— SOURCE DATA —
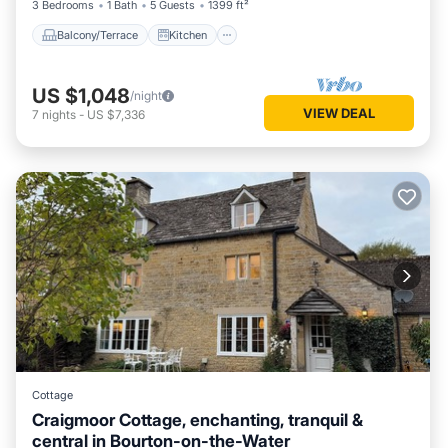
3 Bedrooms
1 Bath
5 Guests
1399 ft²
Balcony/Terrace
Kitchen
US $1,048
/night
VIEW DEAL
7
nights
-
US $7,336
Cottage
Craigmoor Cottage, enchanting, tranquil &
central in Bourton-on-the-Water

==

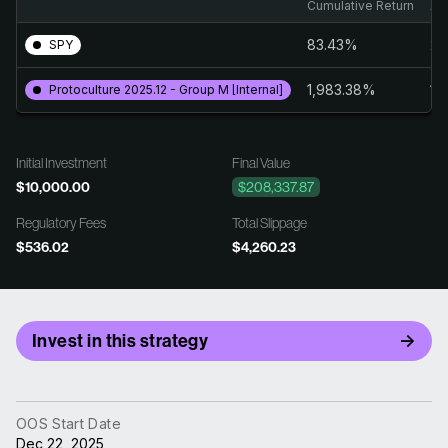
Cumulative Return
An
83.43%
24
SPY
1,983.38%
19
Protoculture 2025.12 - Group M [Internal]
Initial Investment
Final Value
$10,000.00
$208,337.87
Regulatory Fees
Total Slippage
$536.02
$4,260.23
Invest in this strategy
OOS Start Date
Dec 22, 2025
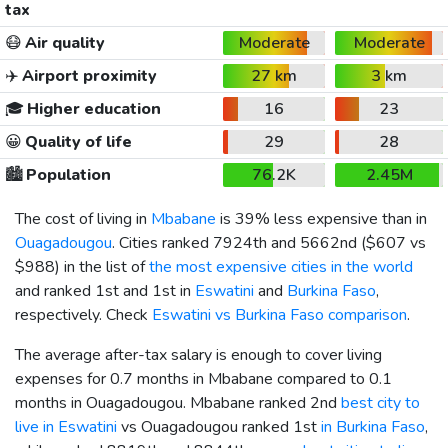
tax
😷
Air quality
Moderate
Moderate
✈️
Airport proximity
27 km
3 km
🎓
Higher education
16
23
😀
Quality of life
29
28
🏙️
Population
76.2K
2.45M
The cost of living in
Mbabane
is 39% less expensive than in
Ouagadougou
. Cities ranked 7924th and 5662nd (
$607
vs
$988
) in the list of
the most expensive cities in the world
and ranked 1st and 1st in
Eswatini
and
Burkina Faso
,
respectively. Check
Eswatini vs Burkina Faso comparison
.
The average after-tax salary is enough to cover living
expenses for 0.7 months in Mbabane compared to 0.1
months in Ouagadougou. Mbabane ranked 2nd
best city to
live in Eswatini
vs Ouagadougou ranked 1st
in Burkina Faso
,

...

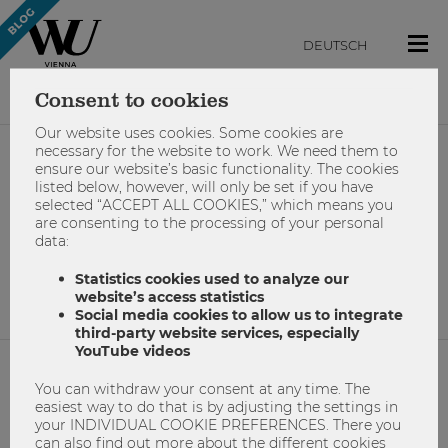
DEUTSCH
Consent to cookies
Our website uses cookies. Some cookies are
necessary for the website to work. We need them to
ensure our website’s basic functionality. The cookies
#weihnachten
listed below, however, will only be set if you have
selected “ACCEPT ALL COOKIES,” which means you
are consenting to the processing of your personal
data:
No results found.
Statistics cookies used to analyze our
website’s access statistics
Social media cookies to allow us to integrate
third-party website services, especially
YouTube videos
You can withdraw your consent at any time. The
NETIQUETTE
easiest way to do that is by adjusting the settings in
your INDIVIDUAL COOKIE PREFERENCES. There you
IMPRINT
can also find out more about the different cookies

— TASK DESCRIPTION —
Pull out every line of the records that includes the string "expensive".

— EXERCISE RESPONSE —
is 39% less expensive than in
the most expensive cities in the world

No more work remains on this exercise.